Data report attributes the plunge to forced sales of leveraged bets and thin order books, wiping out weak holders while leaving the network intact. After the drop, the price clawed back to $0.39. Chart patterns such as falling wedges and bullish flags imply the downtrend exhausted, and the RSI sank to 30.91 (“oversold”), a level many view as a potential buy zone.

On the tech side, Protocol 23 aims to lift throughput to 5,000 transactions per second, a jump designed to cut congestion and fees.

Institutions add weight via new physical ETPs in Europe and partnerships with MoneyGram, Circle (USDC), Franklin Templeton, UNHCR, Flutterwave, TEMPO, IBM, Visa and Mastercard. These links position Stellar as a smooth pipe for USDC transfers, remittances and real‑world‑asset tokens.

The importance of institutional backing at Stellar

If Protocol 23 delivers speed and lower costs, remittance shops and stablecoin users may shift more volume onto the chain. ETP inflows from institutions should deepen order books and help shrink daily price swings.

Crises can still force leveraged longs to liquidate, so risk teams may need to reset exposure limits and keep extra cash on hand. Regulators will press custodians and exchanges to tighten KYC/AML checks and demonstrate sufficient liquid assets.

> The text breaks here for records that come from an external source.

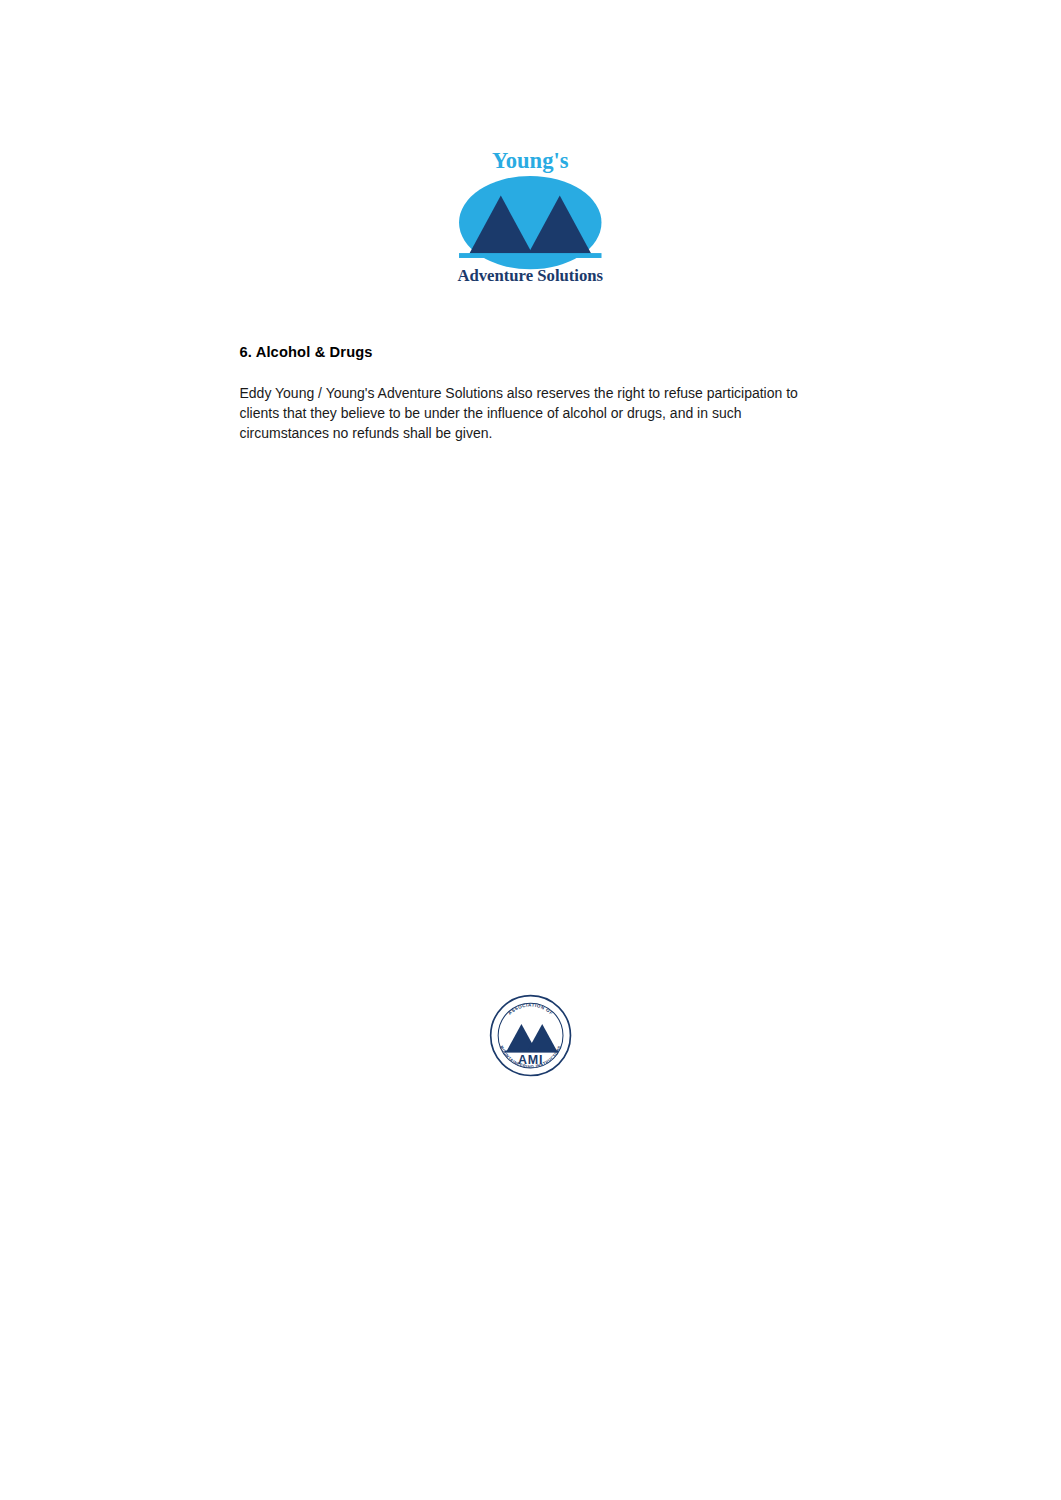Young's Adventure Solutions
6. Alcohol & Drugs
Eddy Young / Young's Adventure Solutions also reserves the right to refuse participation to clients that they believe to be under the influence of alcohol or drugs, and in such circumstances no refunds shall be given.
AMI ASSOCIATION OF MOUNTAINEERING INSTRUCTORS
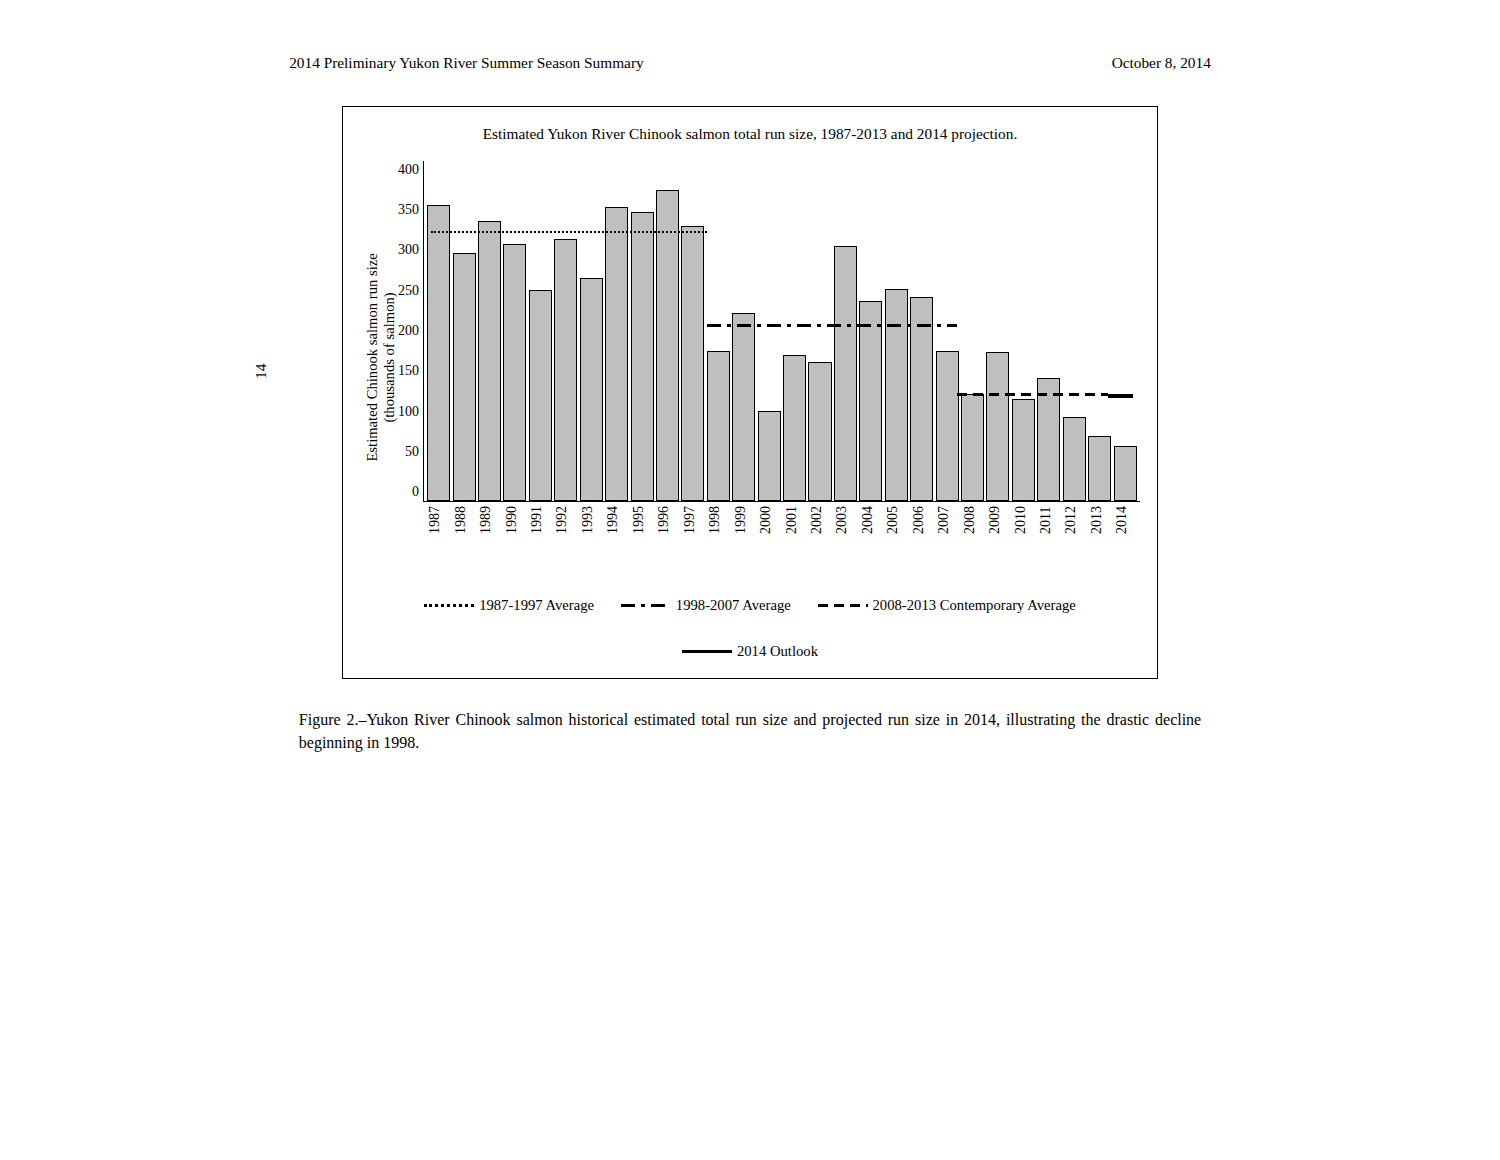2014 Preliminary Yukon River Summer Season Summary
October 8, 2014
14
Estimated Yukon River Chinook salmon total run size, 1987-2013 and 2014 projection.
Estimated Chinook salmon run size
(thousands of salmon)
400 350 300 250 200 150 100 50 0
1987 1988 1989 1990 1991 1992 1993 1994 1995 1996 1997 1998 1999 2000 2001 2002 2003 2004 2005 2006 2007 2008 2009 2010 2011 2012 2013 2014
1987-1997 Average
1998-2007 Average
2008-2013 Contemporary Average
2014 Outlook
Figure 2.–Yukon River Chinook salmon historical estimated total run size and projected run size in 2014, illustrating the drastic decline beginning in 1998.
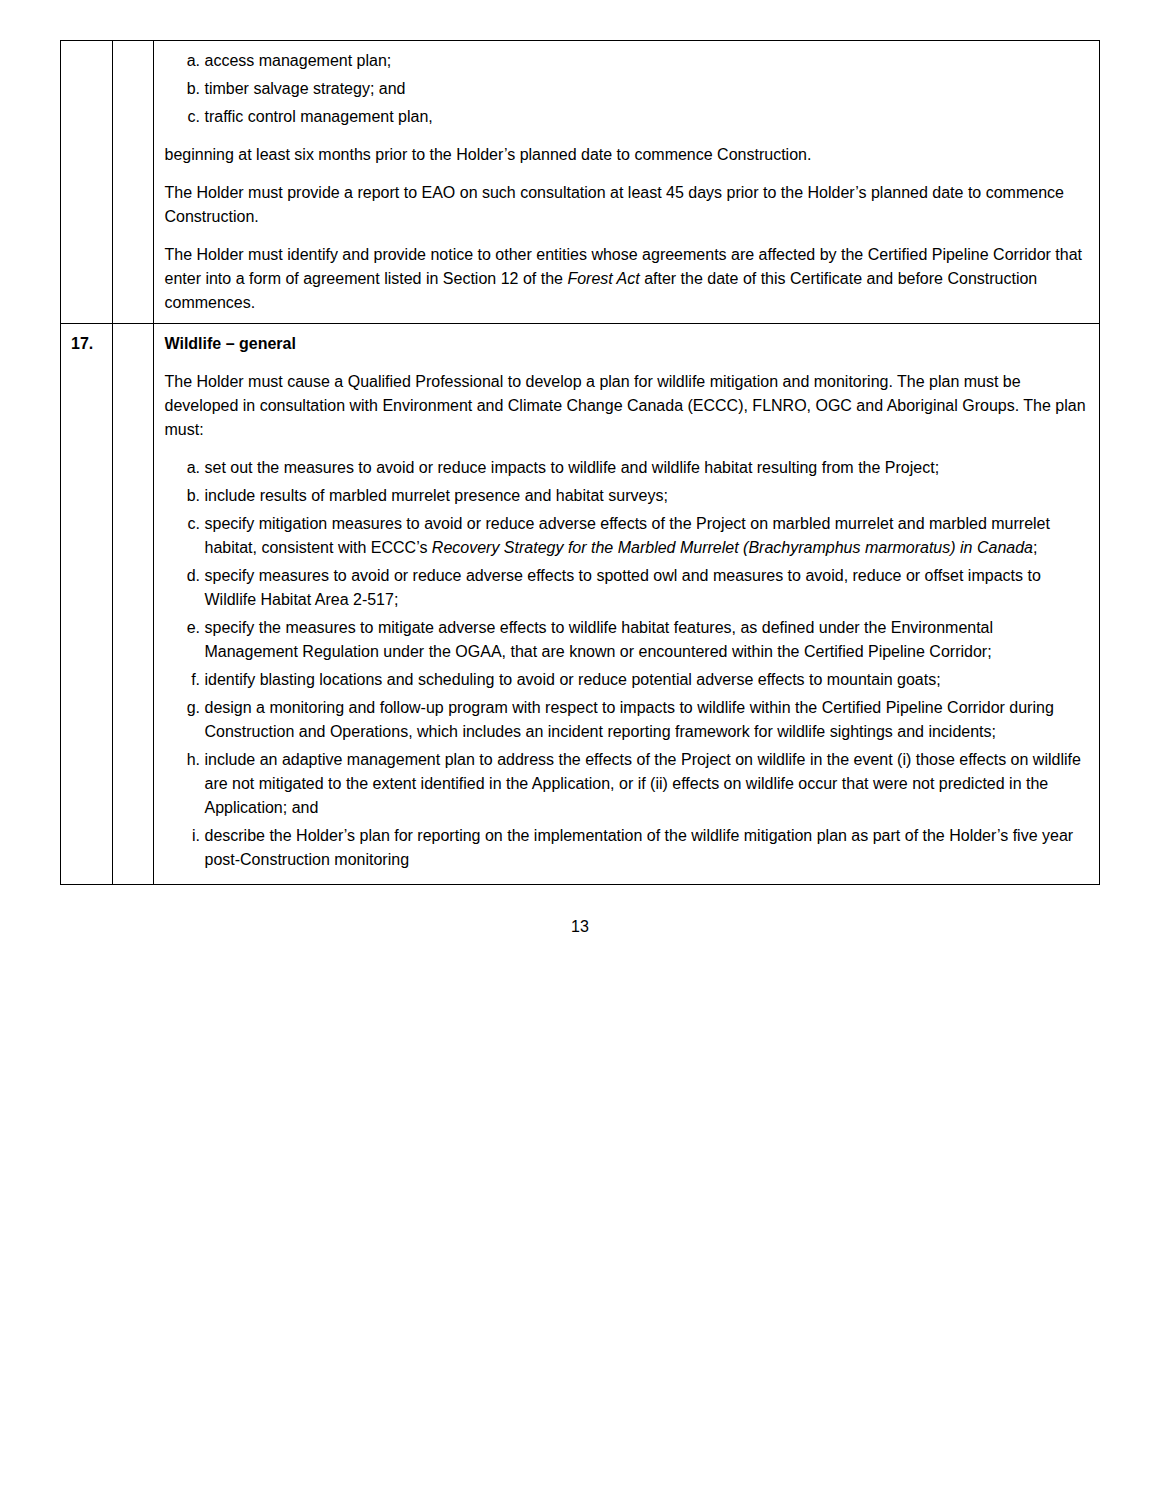| | | access management plan; timber salvage strategy; and traffic control management plan, beginning at least six months prior to the Holder’s planned date to commence Construction. The Holder must provide a report to EAO on such consultation at least 45 days prior to the Holder’s planned date to commence Construction. The Holder must identify and provide notice to other entities whose agreements are affected by the Certified Pipeline Corridor that enter into a form of agreement listed in Section 12 of the Forest Act after the date of this Certificate and before Construction commences. |
| 17. | | Wildlife – general The Holder must cause a Qualified Professional to develop a plan for wildlife mitigation and monitoring. The plan must be developed in consultation with Environment and Climate Change Canada (ECCC), FLNRO, OGC and Aboriginal Groups. The plan must: set out the measures to avoid or reduce impacts to wildlife and wildlife habitat resulting from the Project; include results of marbled murrelet presence and habitat surveys; specify mitigation measures to avoid or reduce adverse effects of the Project on marbled murrelet and marbled murrelet habitat, consistent with ECCC’s Recovery Strategy for the Marbled Murrelet (Brachyramphus marmoratus) in Canada ; specify measures to avoid or reduce adverse effects to spotted owl and measures to avoid, reduce or offset impacts to Wildlife Habitat Area 2-517; specify the measures to mitigate adverse effects to wildlife habitat features, as defined under the Environmental Management Regulation under the OGAA, that are known or encountered within the Certified Pipeline Corridor; identify blasting locations and scheduling to avoid or reduce potential adverse effects to mountain goats; design a monitoring and follow-up program with respect to impacts to wildlife within the Certified Pipeline Corridor during Construction and Operations, which includes an incident reporting framework for wildlife sightings and incidents; include an adaptive management plan to address the effects of the Project on wildlife in the event (i) those effects on wildlife are not mitigated to the extent identified in the Application, or if (ii) effects on wildlife occur that were not predicted in the Application; and describe the Holder’s plan for reporting on the implementation of the wildlife mitigation plan as part of the Holder’s five year post-Construction monitoring |
13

Key numbers and names underscore the setup: a 60% flash crash with a rebound to $0.39; Protocol 23 as the next big code upgrade; partners such as USDC and MoneyGram alongside a roster of banks and payments firms; and a mood shift as weak hands were flushed out and selective buyers stepped in.

Chart signals, the Protocol 23 rollout and institutional endorsements form the bullish case. The next test is the live release of Protocol 23; its success or failure will shape how custodians and investors judge network capacity and regulatory risk, while teams balance openness with safety for both institutional and retail users.